De acuerdo con denuncias hechas por el capítulo bogotano de la Sociedad Colombiana de Pediatría, clínicas y hospitales, especialmente privados, están tomando la decisión de clausurar esta atención especializada con el argumento de que ya no resulta rentable. El caso más reciente, y que encendió las alarmas, es el de la Clínica Palermo, en la capital, que despidió a 22 especialistas. Lo precedieron cierres similares en las clínicas del Occidente, Policarpa Salavarrieta y Epsiclínicas, las dos últimas del Grupo Saludcoop. Otros hospitales también han venido disminuyendo progresivamente el número de camas para atender a niños y adolescentes del territorio nacional.
Este es el ejemplo clásico de lo que pasa cuando un sistema de salud que debería girar en torno a las necesidades y el bienestar de los ciudadanos acaba regido por las dinámicas de oferta y demanda del mercado. En el caso colombiano, agravado, además, por el enrevesado flujo de recursos, que pone en riesgo la viabilidad financiera de algunos prestadores.
Eso ha obligado a que los hospitales se muevan con una lógica que voces del sector han calificado de perversa: como se sostienen a partir de la venta de servicios, tienen que privilegiar los que hagan crecer su facturación, es decir, los más caros.
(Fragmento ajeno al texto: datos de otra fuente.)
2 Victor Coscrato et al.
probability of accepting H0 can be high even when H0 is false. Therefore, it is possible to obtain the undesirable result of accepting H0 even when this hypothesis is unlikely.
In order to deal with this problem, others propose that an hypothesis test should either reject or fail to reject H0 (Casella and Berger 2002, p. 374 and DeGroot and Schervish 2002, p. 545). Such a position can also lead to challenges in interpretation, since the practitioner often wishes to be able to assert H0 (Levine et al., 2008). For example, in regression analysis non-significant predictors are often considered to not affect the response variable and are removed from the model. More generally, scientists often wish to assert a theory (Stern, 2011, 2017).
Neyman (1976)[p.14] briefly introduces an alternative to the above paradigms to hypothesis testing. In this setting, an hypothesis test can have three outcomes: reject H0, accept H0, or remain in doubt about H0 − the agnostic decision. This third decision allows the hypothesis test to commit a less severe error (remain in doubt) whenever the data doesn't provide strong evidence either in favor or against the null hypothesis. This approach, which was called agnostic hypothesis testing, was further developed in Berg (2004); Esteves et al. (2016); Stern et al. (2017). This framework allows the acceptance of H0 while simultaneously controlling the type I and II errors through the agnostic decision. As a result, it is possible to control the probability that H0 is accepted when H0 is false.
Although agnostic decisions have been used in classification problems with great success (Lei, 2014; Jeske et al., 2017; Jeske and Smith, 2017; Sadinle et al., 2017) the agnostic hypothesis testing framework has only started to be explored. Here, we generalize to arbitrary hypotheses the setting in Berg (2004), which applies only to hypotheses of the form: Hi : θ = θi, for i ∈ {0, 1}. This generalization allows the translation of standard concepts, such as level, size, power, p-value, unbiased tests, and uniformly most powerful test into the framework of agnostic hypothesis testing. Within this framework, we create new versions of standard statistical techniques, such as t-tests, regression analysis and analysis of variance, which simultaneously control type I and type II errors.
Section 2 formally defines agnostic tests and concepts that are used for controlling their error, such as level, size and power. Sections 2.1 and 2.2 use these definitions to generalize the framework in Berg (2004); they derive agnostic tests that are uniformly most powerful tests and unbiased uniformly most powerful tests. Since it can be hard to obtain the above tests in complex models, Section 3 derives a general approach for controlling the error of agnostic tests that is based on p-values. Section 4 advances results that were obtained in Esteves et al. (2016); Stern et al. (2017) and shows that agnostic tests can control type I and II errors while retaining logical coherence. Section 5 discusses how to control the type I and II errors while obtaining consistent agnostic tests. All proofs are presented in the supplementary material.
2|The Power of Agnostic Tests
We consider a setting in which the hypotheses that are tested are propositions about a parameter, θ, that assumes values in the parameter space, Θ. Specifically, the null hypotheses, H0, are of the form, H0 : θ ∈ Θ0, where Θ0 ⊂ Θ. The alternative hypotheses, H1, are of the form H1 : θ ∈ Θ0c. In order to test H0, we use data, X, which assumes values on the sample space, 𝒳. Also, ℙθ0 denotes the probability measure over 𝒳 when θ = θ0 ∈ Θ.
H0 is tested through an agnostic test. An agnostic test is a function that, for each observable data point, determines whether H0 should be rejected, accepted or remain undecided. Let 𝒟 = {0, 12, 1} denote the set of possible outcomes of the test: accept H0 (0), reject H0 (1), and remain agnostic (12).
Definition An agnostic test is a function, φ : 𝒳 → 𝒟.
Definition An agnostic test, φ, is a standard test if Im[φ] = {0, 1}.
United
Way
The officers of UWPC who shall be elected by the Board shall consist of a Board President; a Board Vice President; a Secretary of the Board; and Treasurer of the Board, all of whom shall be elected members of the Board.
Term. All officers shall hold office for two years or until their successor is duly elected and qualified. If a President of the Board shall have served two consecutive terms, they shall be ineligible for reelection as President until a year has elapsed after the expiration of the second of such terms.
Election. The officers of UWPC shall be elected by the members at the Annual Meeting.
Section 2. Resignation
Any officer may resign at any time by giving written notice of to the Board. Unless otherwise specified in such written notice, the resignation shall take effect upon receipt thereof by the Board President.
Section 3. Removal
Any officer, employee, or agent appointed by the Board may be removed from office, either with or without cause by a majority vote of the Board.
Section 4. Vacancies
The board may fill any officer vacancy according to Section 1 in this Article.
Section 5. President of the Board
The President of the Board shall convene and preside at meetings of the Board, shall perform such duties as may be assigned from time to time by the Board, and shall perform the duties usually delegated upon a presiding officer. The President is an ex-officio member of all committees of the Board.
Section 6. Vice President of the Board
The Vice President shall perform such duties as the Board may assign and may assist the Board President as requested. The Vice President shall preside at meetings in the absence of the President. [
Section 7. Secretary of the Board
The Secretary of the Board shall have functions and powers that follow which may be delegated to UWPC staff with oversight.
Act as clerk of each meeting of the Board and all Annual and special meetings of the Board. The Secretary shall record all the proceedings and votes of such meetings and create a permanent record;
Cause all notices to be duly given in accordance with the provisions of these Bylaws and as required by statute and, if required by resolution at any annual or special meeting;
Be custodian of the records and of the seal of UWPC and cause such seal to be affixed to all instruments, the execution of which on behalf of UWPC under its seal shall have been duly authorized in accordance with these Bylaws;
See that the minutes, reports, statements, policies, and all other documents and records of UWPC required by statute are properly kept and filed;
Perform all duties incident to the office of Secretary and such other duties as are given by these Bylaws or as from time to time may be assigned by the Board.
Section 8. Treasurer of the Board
Lo que pone a los niños en el peor de los escenarios, pues, en buena medida, las enfermedades y dolencias infantiles, como las diarreas, los problemas respiratorios y las infecciones, requieren intervenciones poco costosas. A dicha circunstancia se suma el hecho de que las unidades pediátricas necesitan vigilancia permanente de enfermería, recursos especializados (como laboratorios) y la coordinación de especialistas. Al resultar contablemente poco favorables para algunos centros asistenciales, los servicios para los pequeños terminan remplazados por otros más rentables para el negocio, como la cirugía para adultos y de alto costo. Cabe preguntar: ¿en dónde quedan los criterios de habilitación de estos hospitales, que están en la obligación de ofrecer servicios pediátricos? Las autoridades tienen la palabra.
Vale aclarar que no todas las instituciones siguen tal lógica, y dentro de la responsabilidad social que les cabe hacen esfuerzos y ajustes internos que les permiten mantener abiertas las unidades respectivas. Son, claro está, los que deben enfrentar la alta demanda de atención de estos pacientes, a los que otras entidades les cierran las puertas.
A la denuncia hecha la presente semana hay que agregar la voz de alerta lanzada por el secretario de Salud de Bogotá, Jorge Bernal. El funcionario, que reconoce que en la ciudad ya hay déficit de especialistas en áreas de pediatría, mostró su preocupación por el efecto de los picos epidemiológicos de infecciones respiratorias que se avecinan y que pueden llevar a miles de niños a los hospitales.
Es perentorio que las EPS, obligadas a ofrecer atención de calidad a todos sus afiliados, entiendan que también tienen cuota de responsabilidad en la situación y ayuden a buscar la forma de resolver el problema, pues el cierre progresivo de servicios no solo obligará a los pacientes a enfrentar congestiones y demoras, sino que encarecerá el valor de los que se mantengan abiertos. La prioridad, en todo caso, deben ser los niños, a quienes asiste el derecho a ser tratados como tales y no como adultos pequeños.